## PROBLEM TO SOLVE
Print, word for word, everything from the line containing "出かけに、救世主となるのがセッ" down to the end of the material, leaving out the pictures.

=== Section Start ===

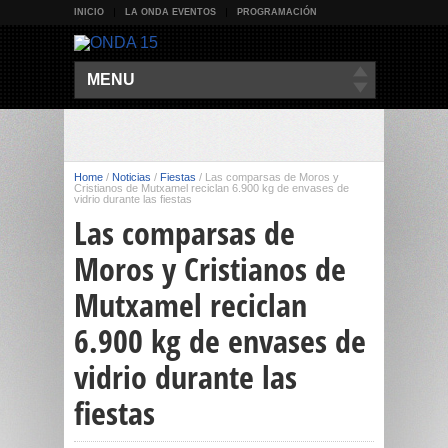
INICIO
LA ONDA EVENTOS
PROGRAMACIÓN
MENU
Home
/
Noticias
/
Fiestas
/
Las comparsas de Moros y
Cristianos de Mutxamel reciclan 6.900 kg de envases de
vidrio durante las fiestas
Las comparsas de
Moros y Cristianos de
Mutxamel reciclan
6.900 kg de envases de
vidrio durante las
fiestas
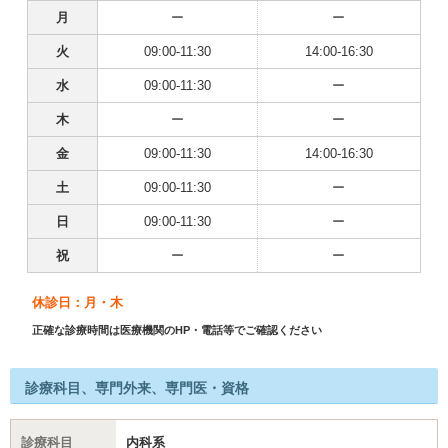
月
ー
ー
火
09:00-11:30
14:00-16:30
水
09:00-11:30
ー
木
ー
ー
金
09:00-11:30
14:00-16:30
土
09:00-11:30
ー
日
09:00-11:30
ー
祝
ー
ー
休診日：月・木
正確な診療時間は医療機関のHP・電話等でご確認ください
診療科目、専門外来、専門医・資格
診療科目
内科系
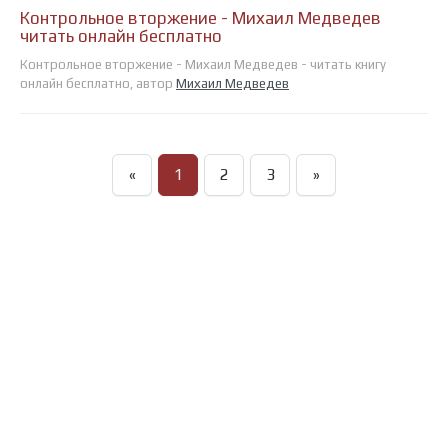
Контрольное вторжение - Михаил Медведев
читать онлайн бесплатно
Контрольное вторжение - Михаил Медведев - читать книгу
онлайн бесплатно, автор
Михаил Медведев
«
1
2
3
»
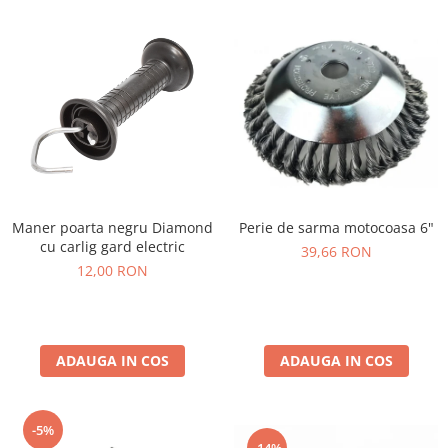
Perie de sarma motocoasa 6"
Maner poarta negru Diamond
cu carlig gard electric
39,66 RON
12,00 RON
ADAUGA IN COS
ADAUGA IN COS
-5%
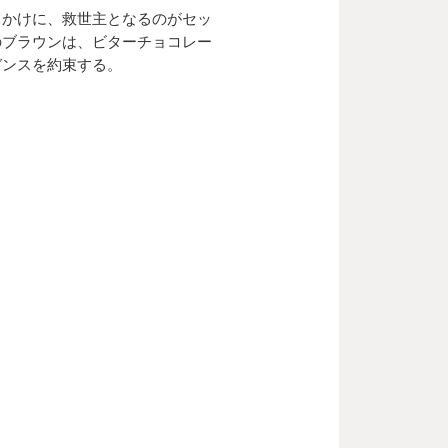
出かけに、救世主となるのがセッ
のブラウンは、ビターチョコレー
ガンスを約束する。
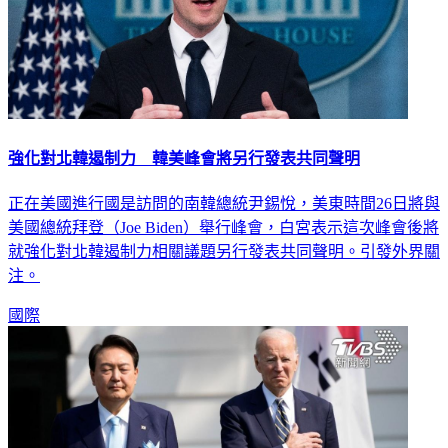
強化對北韓遏制力 韓美峰會將另行發表共同聲明
正在美國進行國是訪問的南韓總統尹錫悅，美東時間26日將與
美國總統拜登（Joe Biden）舉行峰會，白宮表示這次峰會後將
就強化對北韓遏制力相關議題另行發表共同聲明。引發外界關
注。
國際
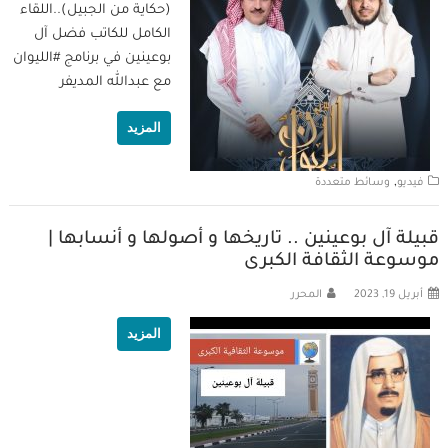
(حكاية من الجبيل)..‏اللقاء
الكامل للكاتب فضل آل
بوعينين في برنامج ⁧‫#الليوان‬⁩
مع عبدالله المديفر
المزيد
,
فيديو
وسائط متعددة
قبيلة آل بوعينين .. تاريخها و أصولها و أنسابها |
موسوعة الثقافة الكبرى
أبريل 19, 2023
المحرر
المزيد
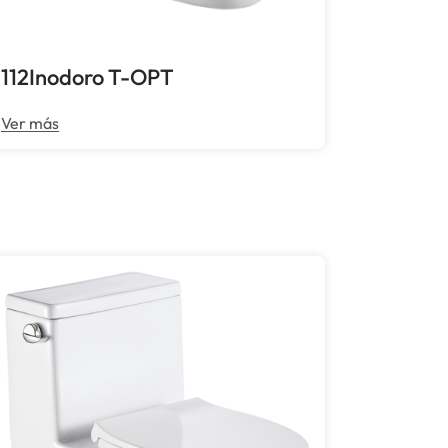
112Inodoro T-OPT
Ver más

=== Section End ===

## ANSWER TO THIS EXERCISE
出かけに、救世主となるのがセッ
のブラウンは、ビターチョコレー
ガンスを約束する。
強化對北韓遏制力 韓美峰會將另行發表共同聲明
正在美國進行國是訪問的南韓總統尹錫悅，美東時間26日將與
美國總統拜登（Joe Biden）舉行峰會，白宮表示這次峰會後將
就強化對北韓遏制力相關議題另行發表共同聲明。引發外界關
注。
國際
(حكاية من الجبيل)..‏اللقاء
الكامل للكاتب فضل آل
بوعينين في برنامج ⁧‫#الليوان‬⁩
مع عبدالله المديفر
المزيد
,
فيديو
وسائط متعددة
قبيلة آل بوعينين .. تاريخها و أصولها و أنسابها |
موسوعة الثقافة الكبرى
أبريل 19, 2023
المحرر
المزيد
112Inodoro T-OPT
Ver más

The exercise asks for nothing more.